COMPLETE THE FOLLOWING →
a. In the article about ChatGPT's accuracy, over which months did the Stanford study track how the two ChatGPT versions performed?
b. List every place name that appears in the article about ChatGPT's accuracy.

PAGE EXCERPT →
******************************

AI is supposed to become smarter over time. ChatGPT can become dumber.

Sophia the Robot, who received citizenship from Saudi Arabia and made history as the first robot with an identity card, is introduced in Antalya, Turkiye on July 8, 2023.

Sophia the Robot, who received citizenship from Saudi Arabia and made history as the first robot with an identity card, is introduced in Antalya, Turkiye on July 8, 2023. Fatih Hepokur / Anadolu Agency via Getty Images

‘The real takeaway is that Large Language Models are unstable,’ one expert said.

AI models don’t always improve in accuracy over time, a recent Stanford study shows—a big potential turnoff for the Pentagon as it experiments with large language models like ChatGPT and tries to predict how adversaries might use such tools. 

The study, which came out last week, looked at how two different versions of Open AI’s Chat GPT—specifically GPT-3.5 and GPT-4—performed from March to June. GPT-4 is the most recent version of the popular AI that came out in March;. Open AI described it as a huge improvement over the previous version.

******************************

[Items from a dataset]
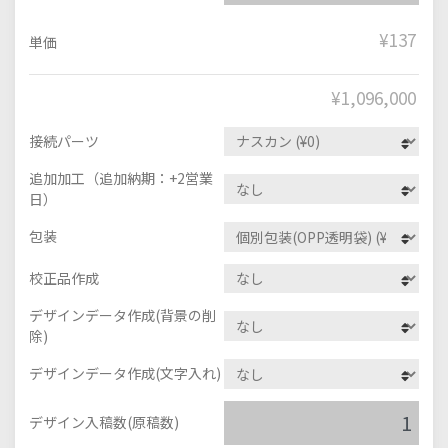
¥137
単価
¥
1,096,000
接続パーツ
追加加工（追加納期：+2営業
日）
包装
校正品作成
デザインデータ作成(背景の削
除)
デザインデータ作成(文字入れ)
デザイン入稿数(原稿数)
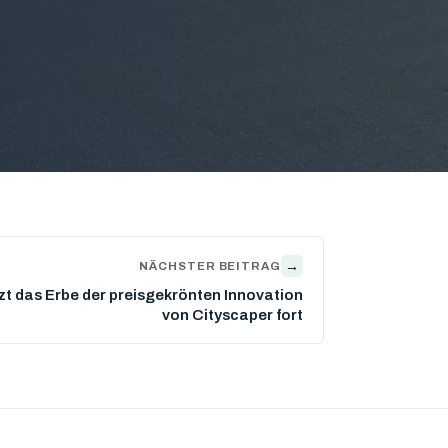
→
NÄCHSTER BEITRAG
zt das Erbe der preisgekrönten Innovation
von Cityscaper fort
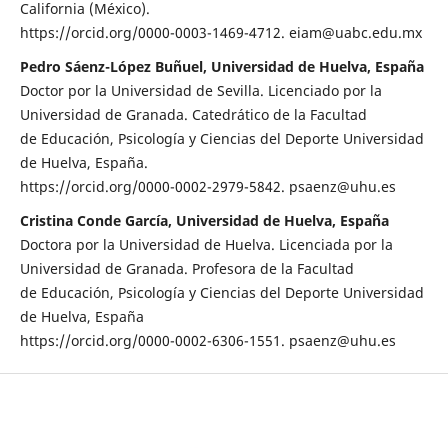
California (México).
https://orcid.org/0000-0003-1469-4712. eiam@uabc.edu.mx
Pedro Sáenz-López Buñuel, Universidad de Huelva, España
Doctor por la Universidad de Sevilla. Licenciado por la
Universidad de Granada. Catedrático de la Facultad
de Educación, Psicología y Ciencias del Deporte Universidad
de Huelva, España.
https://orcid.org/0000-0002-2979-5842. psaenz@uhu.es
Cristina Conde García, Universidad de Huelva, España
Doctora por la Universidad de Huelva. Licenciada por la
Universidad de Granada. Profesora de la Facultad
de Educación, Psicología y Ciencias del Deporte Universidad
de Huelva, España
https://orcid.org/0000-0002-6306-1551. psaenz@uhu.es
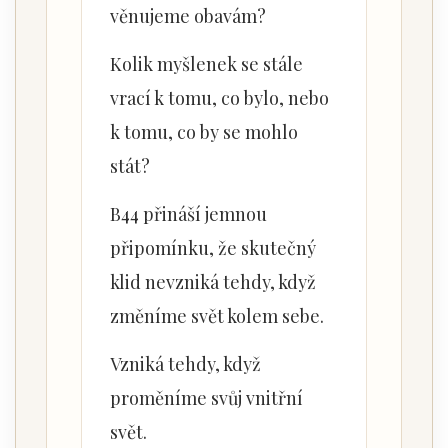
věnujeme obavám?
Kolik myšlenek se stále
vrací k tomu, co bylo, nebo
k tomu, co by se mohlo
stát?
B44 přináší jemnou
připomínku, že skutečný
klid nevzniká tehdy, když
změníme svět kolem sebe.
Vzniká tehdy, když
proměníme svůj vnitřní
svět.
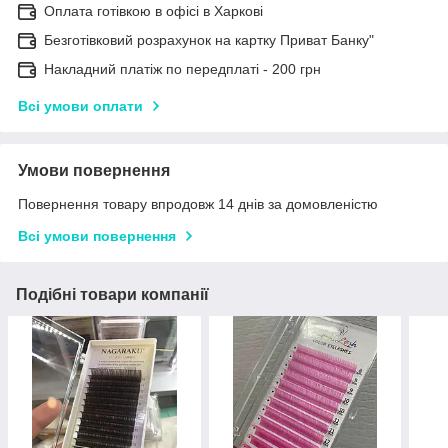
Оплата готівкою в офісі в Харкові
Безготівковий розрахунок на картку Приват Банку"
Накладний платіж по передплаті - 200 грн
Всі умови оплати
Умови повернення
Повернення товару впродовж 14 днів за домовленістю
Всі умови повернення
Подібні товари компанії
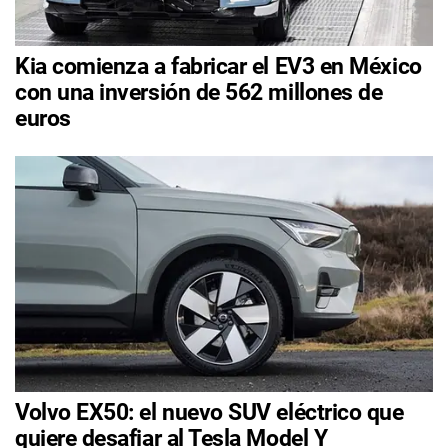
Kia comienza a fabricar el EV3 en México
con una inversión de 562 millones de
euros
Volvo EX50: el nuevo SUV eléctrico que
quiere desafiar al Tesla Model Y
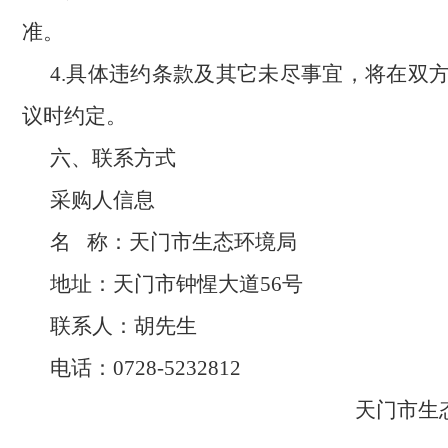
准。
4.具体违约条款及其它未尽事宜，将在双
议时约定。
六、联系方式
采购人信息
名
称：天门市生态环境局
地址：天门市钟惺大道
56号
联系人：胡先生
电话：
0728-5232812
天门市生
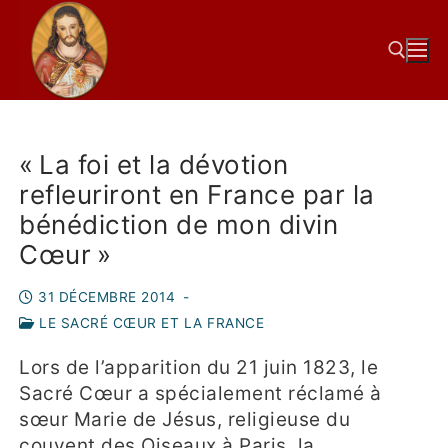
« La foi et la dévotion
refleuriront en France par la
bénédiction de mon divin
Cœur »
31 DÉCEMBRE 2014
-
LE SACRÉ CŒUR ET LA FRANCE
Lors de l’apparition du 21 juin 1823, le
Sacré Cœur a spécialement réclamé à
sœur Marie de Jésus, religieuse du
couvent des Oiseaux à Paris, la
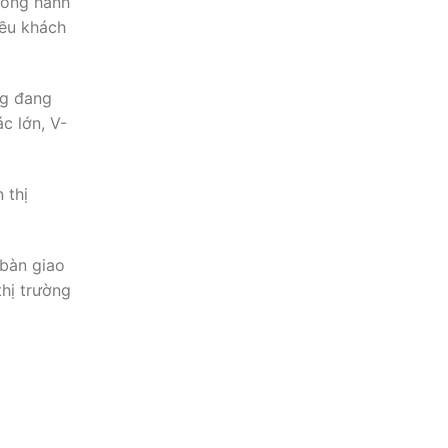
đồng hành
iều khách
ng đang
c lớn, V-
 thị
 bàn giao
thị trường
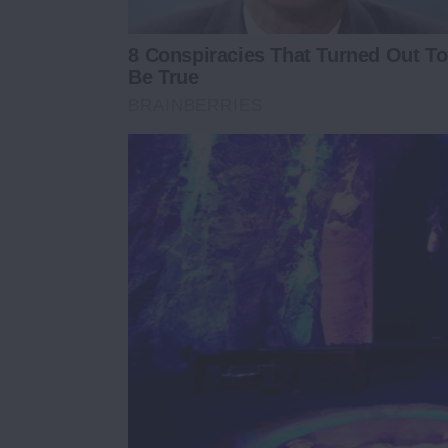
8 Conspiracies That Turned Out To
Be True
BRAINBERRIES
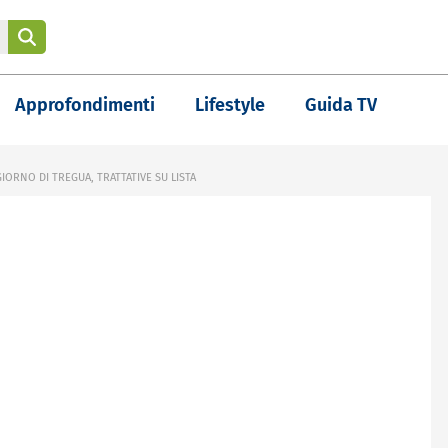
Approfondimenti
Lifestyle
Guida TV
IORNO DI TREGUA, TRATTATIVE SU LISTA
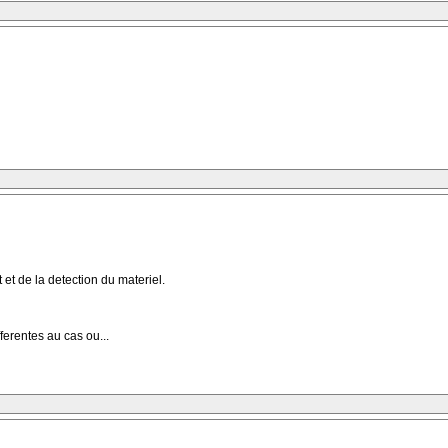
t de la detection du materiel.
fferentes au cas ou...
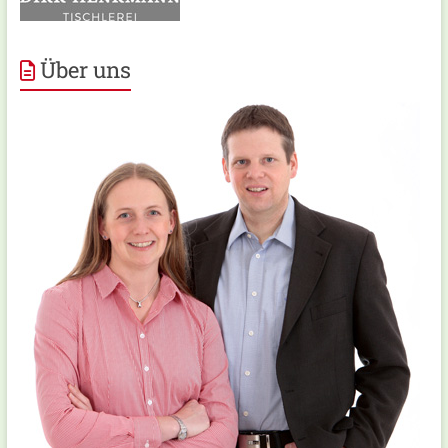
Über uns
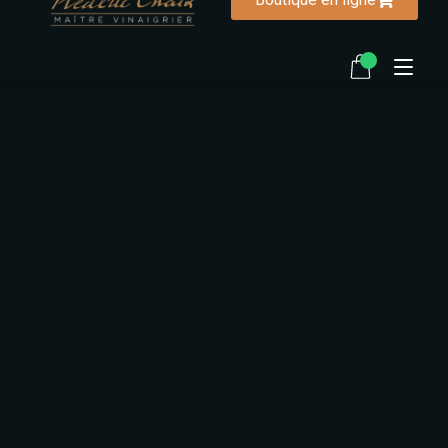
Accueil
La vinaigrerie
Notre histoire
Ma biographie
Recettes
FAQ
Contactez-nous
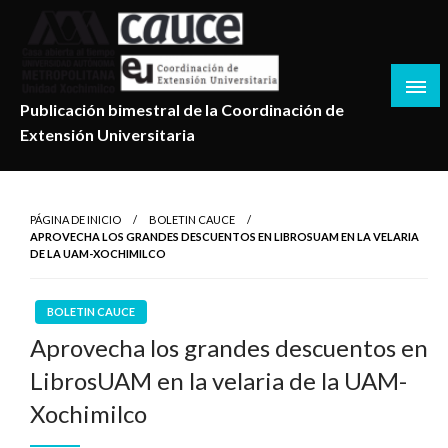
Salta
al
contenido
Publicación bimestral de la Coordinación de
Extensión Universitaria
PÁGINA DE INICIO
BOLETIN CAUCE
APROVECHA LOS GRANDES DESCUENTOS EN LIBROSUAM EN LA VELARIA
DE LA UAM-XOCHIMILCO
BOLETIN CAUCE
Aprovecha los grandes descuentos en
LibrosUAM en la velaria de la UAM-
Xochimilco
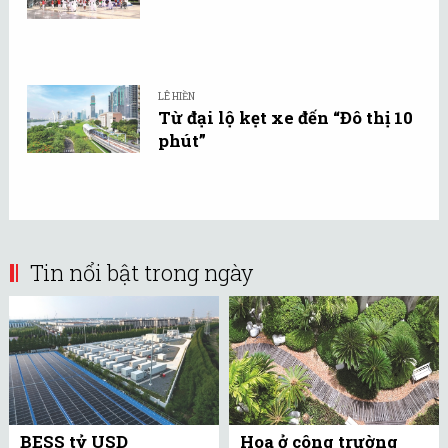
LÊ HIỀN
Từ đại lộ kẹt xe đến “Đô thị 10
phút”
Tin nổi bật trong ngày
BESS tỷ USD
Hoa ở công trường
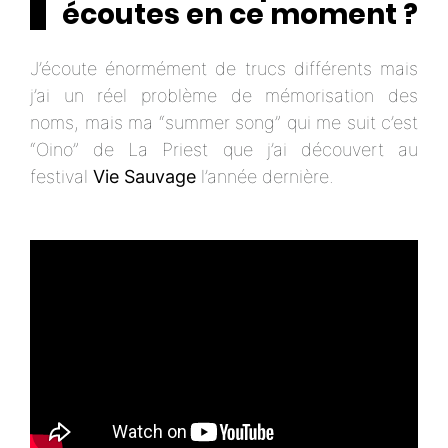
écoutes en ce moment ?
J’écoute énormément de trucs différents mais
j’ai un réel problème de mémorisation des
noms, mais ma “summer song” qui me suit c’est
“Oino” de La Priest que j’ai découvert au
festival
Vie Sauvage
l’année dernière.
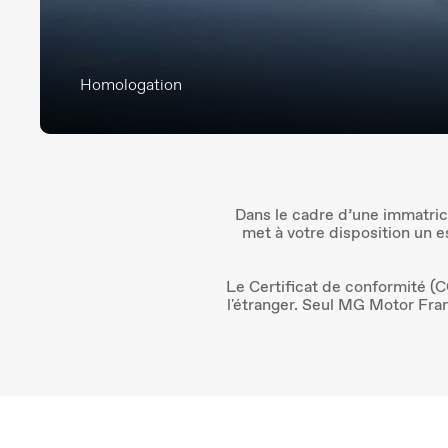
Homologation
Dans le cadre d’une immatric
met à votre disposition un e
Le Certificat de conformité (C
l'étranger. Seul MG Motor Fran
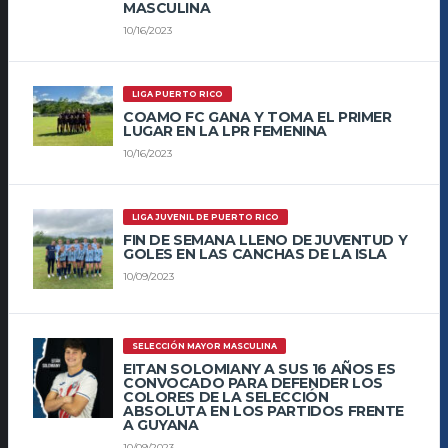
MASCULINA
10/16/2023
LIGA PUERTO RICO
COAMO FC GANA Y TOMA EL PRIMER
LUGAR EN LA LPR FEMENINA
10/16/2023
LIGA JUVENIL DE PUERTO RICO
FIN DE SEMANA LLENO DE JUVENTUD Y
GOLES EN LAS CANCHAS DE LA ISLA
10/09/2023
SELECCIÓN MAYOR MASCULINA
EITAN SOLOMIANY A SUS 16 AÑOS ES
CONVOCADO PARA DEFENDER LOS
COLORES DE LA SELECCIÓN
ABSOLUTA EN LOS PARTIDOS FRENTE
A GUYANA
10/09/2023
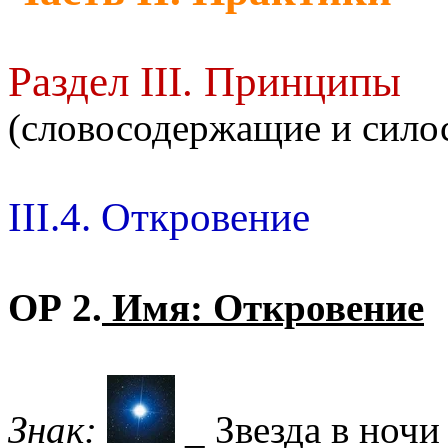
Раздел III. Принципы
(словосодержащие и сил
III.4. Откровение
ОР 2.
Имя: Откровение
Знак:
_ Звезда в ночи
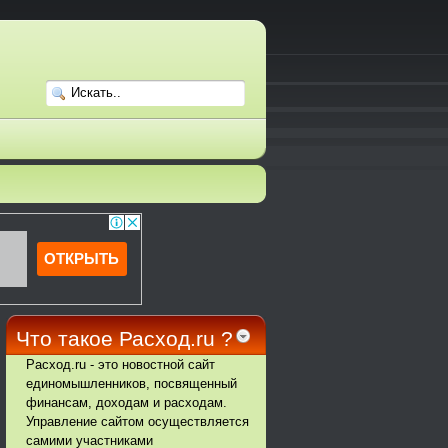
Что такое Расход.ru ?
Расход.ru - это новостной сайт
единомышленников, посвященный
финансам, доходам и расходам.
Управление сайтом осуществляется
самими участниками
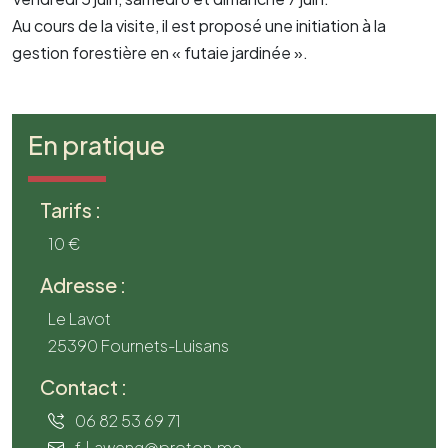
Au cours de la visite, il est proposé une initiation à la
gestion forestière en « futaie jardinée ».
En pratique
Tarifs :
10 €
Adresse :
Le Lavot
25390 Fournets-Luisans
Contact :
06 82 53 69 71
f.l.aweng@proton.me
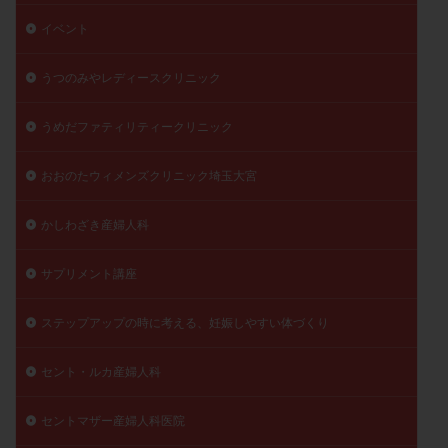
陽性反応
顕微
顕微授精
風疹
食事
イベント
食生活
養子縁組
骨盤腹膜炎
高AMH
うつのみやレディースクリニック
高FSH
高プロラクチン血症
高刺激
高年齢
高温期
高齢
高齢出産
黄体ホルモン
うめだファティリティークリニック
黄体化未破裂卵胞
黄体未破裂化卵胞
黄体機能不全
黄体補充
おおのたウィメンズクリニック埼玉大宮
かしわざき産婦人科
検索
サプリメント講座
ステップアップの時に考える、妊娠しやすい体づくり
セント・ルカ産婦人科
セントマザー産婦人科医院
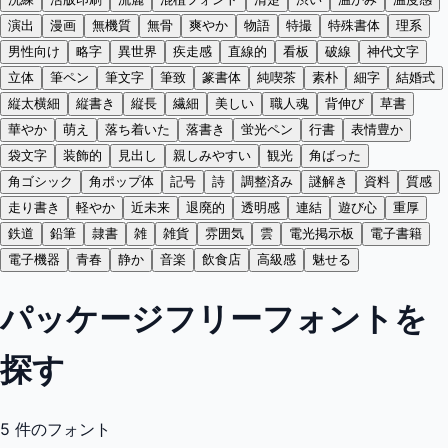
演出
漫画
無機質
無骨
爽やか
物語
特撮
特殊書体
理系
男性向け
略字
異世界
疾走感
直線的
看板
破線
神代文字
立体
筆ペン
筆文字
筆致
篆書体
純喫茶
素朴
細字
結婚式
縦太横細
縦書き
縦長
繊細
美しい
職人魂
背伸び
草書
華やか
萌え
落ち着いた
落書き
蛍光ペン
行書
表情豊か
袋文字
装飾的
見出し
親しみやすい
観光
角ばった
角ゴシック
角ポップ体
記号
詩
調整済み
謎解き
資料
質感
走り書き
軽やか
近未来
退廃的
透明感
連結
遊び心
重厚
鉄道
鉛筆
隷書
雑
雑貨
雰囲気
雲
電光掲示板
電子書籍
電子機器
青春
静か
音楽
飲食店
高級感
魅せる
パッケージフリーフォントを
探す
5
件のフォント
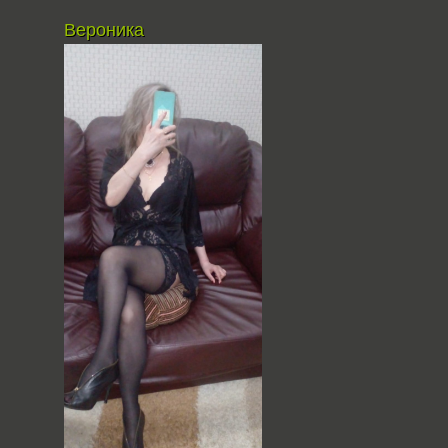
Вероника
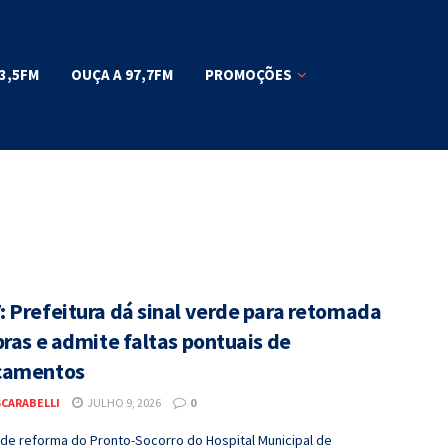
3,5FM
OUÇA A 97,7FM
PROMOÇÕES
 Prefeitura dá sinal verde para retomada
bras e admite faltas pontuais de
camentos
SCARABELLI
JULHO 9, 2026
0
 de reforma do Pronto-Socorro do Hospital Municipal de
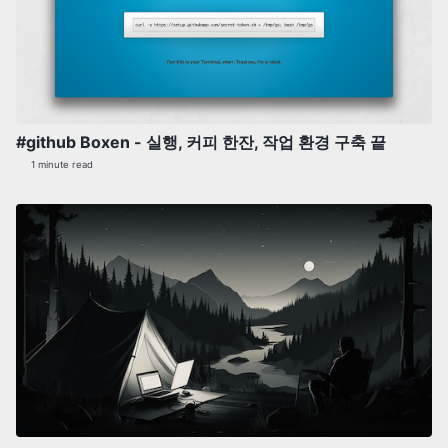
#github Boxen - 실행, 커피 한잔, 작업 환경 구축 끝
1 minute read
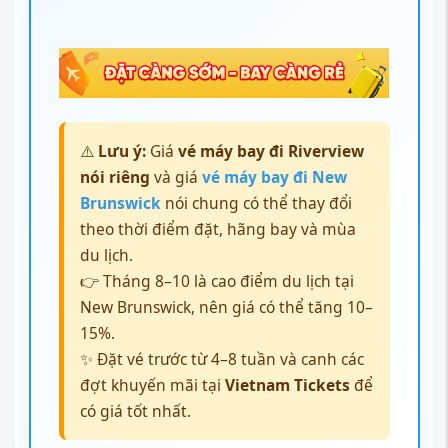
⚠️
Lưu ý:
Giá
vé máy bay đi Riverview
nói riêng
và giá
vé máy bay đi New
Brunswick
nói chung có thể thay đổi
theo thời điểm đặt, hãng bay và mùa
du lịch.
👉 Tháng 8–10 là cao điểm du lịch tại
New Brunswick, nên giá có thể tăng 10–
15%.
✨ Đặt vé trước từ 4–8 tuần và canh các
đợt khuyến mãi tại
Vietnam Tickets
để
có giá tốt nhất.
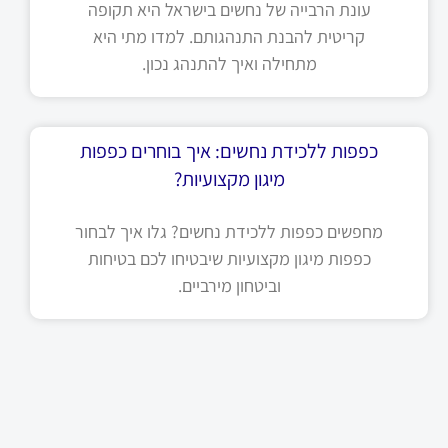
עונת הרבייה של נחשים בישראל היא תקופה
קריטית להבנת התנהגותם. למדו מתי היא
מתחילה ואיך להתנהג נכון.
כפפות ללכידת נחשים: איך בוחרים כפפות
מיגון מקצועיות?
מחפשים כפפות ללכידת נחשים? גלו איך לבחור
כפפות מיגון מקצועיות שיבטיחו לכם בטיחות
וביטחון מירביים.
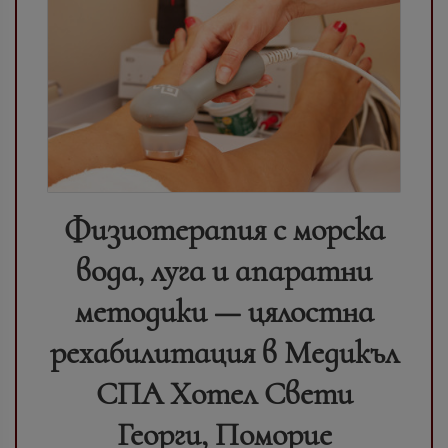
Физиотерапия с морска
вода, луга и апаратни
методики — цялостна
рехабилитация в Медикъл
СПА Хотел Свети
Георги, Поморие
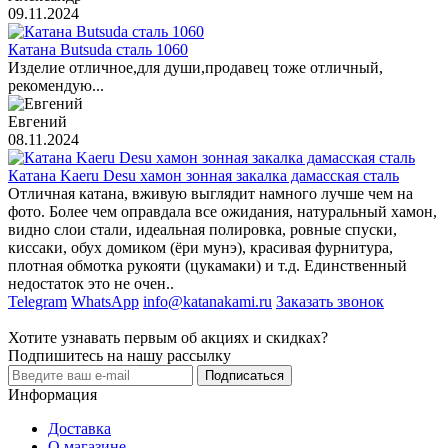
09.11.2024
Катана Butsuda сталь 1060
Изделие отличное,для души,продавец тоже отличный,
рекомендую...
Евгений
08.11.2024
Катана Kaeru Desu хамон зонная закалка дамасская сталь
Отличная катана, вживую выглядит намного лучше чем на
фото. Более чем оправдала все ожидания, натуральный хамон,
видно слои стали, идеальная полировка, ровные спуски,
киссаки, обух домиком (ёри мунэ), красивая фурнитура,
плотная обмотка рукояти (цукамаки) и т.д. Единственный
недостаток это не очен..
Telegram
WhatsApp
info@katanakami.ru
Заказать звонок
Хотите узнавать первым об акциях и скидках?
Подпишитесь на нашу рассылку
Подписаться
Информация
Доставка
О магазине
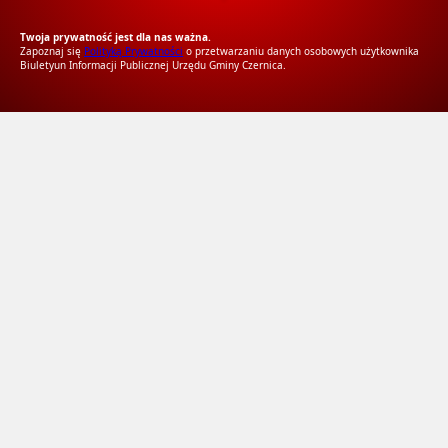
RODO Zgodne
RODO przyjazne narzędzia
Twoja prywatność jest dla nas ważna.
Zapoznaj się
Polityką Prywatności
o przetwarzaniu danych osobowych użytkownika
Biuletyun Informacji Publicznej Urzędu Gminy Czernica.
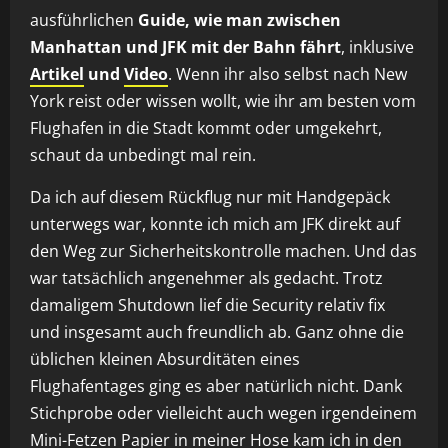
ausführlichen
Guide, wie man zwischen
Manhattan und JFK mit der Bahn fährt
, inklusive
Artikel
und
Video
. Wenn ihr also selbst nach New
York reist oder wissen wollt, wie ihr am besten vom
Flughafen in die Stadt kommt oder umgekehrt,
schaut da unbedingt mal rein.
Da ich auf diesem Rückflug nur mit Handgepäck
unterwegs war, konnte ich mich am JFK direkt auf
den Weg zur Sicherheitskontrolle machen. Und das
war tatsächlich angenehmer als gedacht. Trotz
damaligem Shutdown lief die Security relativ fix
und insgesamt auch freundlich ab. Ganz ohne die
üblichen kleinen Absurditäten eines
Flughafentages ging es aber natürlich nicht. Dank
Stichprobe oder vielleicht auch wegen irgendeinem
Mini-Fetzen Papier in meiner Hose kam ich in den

******************************

RESULTS OF THE TASKS →
a. From March to June.

b. Saudi Arabia, Antalya, Turkiye